Pennsylvania Takes Valuable Steps Forward To Help Teachers Create Anti-Racist Classrooms
In the Bucks County Beacon, I take a look at some new standards from the Pennsylvania Department of Education aimed at adding culturally sensitive standards to the guidelines for teacher prep programs (and what the anti-”CRT” crowd is likely to think.
The Pennsylvania Department of Education has released standards for Culturally-Relevant and Sustaining Education. This will mark the first time that Pennsylvania has included these sorts of standards in its requirements for teacher preparation programs.
Tanya Garcia, deputy secretary for the department’s Office of Postsecondary and Higher Education, has noted that the standards are meant to address Pennsylvania’s changing demographics. In the 2020-21 school year, students of color were about 37 percent of the student population in Pennsylvania.
Pennsylvania faces unique challenges when it comes to diversity in schools. The nonpartisan group Research for Action found back in 2020 that Pennsylvania has the fourth-largest gap between students of color (SOC) and teachers of color (TOC).
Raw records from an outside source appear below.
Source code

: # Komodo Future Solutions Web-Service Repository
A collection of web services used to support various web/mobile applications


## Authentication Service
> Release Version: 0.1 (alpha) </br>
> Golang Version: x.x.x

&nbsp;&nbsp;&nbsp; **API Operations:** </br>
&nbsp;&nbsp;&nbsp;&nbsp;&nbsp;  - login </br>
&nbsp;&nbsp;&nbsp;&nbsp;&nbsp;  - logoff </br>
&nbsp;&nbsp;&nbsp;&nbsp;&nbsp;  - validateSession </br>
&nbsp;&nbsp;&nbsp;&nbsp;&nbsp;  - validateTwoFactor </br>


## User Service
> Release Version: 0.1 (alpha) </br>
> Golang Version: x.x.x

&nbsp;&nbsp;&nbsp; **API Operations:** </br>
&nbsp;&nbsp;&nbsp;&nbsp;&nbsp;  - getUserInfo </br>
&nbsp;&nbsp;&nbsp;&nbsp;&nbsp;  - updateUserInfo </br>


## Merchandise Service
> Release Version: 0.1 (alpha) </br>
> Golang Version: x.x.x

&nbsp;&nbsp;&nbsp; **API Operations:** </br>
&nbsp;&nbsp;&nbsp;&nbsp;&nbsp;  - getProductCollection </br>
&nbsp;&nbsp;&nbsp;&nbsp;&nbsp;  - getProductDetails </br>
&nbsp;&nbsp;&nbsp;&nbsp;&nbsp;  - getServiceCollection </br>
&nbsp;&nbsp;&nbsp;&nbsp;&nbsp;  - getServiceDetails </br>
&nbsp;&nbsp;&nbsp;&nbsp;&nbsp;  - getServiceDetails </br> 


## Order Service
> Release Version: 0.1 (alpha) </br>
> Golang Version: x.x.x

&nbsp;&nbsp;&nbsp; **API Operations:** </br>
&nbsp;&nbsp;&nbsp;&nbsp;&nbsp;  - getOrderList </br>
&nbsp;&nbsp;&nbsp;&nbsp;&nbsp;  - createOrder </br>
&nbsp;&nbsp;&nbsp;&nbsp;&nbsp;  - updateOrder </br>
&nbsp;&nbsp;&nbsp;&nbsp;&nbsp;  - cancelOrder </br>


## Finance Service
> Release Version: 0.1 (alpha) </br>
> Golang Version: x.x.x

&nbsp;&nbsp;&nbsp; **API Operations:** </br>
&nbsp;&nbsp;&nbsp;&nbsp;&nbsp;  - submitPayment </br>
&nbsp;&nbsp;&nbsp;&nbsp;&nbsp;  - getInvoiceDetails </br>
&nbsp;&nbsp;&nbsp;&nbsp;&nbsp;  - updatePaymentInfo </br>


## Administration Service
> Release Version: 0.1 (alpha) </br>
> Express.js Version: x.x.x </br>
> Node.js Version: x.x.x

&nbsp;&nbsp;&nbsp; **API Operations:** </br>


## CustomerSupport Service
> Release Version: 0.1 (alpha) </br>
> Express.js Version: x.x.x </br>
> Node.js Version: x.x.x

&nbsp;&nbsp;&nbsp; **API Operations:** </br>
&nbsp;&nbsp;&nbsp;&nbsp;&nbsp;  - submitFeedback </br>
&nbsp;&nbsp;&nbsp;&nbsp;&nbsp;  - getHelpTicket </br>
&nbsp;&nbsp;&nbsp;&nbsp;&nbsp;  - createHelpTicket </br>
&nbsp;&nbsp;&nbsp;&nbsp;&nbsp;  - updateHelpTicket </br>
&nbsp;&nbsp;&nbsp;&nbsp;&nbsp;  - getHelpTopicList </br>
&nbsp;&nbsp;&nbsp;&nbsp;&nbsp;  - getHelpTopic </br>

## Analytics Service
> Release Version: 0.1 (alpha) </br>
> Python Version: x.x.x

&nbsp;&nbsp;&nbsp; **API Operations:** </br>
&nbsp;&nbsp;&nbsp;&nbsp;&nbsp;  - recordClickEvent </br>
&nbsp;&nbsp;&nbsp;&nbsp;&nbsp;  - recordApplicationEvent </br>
Nationally, the share of SOC was 2.5 times the share of TOC. But in Pennsylvania, the percentage of SOC was 6 times the percentage of TOC.
Of Pennsylvania’s 500 school districts, RFA found that 184 employed zero teachers of color. Only around 25 districts in the state have staffs that are more than 5 percent TOC. By building it’s even more stunning; RFA found that of the 3,200 schools in Pennsylvania, 1,500 had all-white teaching staffs. A dozen schools in the state were 80 percent students of color and 0 percent teachers of color.
There are groups, like the Center for Black Educator Development, working to improve the pipeline for teachers of color. But in the meantime, Pennsylvania has a marked need for culturally sensitive teaching. At the same time, conservatives in Pennsylvania have made attempts to ban the teaching of divisive concepts that critics “trace to critical race theory,” and those folks are unlikely to give these new standards a warm greeting. Yet, these standards represent a real attempt to address the need to approach teaching from a more culturally responsive place.